Required action 1
Do the following statements agree with the article on digital skills? Answer yes or no for each and quote the words of the article that decide it.
(a) The 2019 Employer Skills Survey places both Coventry and Warwickshire LEP and Greater Birmingham and Solihull LEP below the England average for skills-shortage vacancies in advanced IT.
(b) The University of Warwick review was published in 2018.
(c) As many as half of the workforce may face some level of under-skilling.
Required action 2
Pick up the article on digital skills after its last sentence and continue it in the same plain style.

Text shown
——

By Dr Abigail Taylor
Research Fellow, City-Region Economic Development Institute
The term ‘digital skills’ can be used to describe different categories of skills. Basic digital skills are those that all citizens need to be ‘digitally literate’. For example, conducting basic internet searches. Then you have digital skills for the general workforce. These include essential digital skills but vary by sector and are generally linked to using applications developed by IT specialists to process information. Finally, the term is also used to refer to digital skills for ICT professions, where digital skills are essential to the development of new digital technologies, and new products and services.
Why should we focus on improving digital skills now?
There has been increased demand for digital skills for some time:
- Research over the last few years has emphasised the importance of digital skills in a range of roles. A review by the University of Warwick in 2018 found that “essential digital skills are needed in a wide range of occupations […], from elementary occupations and plant machine operators to managers”
- Evidence from the Employer Skills Survey cites a lack of digital skills among applicants as an important cause of skills gaps. The 2019 Employer Skills Survey, published this month, shows how in Coventry and Warwickshire LEP and Greater Birmingham and Solihull LEP, a lack of advanced IT, statistics, and data science skills represents a key recruitment challenge. Both areas are above the England average in terms of the proportion of skills-shortage vacancies in advanced IT caused by a lack of available skills.
This is predicated to increase further by 2030, when ‘basic digital skills’ are likely to be “increasingly advanced” compared to what we might think of as basic skills today. Analysis by the Industrial Strategy Council in collaboration with the McKinsey Global Institute has shown that by 2030 the UK workforce is likely to be considerably underskilled in basic digital skills. Consequently, unless skills levels improve, 5 million workers are likely to be acutely under-skilled in basic digital skills by 2030. Up to two-thirds of the workforce may face some level of under-skilling.

——

Data provided
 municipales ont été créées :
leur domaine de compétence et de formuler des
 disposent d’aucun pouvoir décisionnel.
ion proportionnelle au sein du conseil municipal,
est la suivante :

——

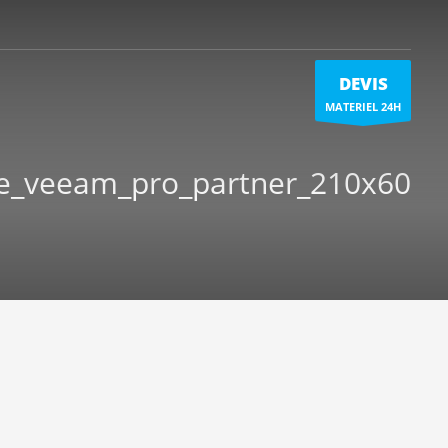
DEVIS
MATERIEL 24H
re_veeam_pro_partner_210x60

——

Task result 1
(a) No: "Both areas are above the England average in terms of the proportion of skills-shortage vacancies in advanced IT caused by a lack of available skills."
(b) Yes: "A review by the University of Warwick in 2018"
(c) No: "Up to two-thirds of the workforce may face some level of under-skilling."

Task result 2
Major structural shifts tend to accelerate existing trends. In addition to the job losses caused by the crisis, workers around the world who remain in employment have faced changes in how and where they work including the rapid increase in the use of digital technology. Once the Covid-19 pandemic is over, there is potential for a further rapid rise in demand for digital skills, accelerating the speed with which workers are required to develop and adapt new digital skills. Digital skills will be crucial to recovery from the economic crisis created by the pandemic as companies seek to compete in increasingly challenging markets.
How can digital skills be improved?
In April 2020, the Department for Education launched The Skills Toolkit, which offers free online digital and numeracy courses to all. This represents an important step in the right direction. However, more is required to effectively develop digital skills among the UK workforce.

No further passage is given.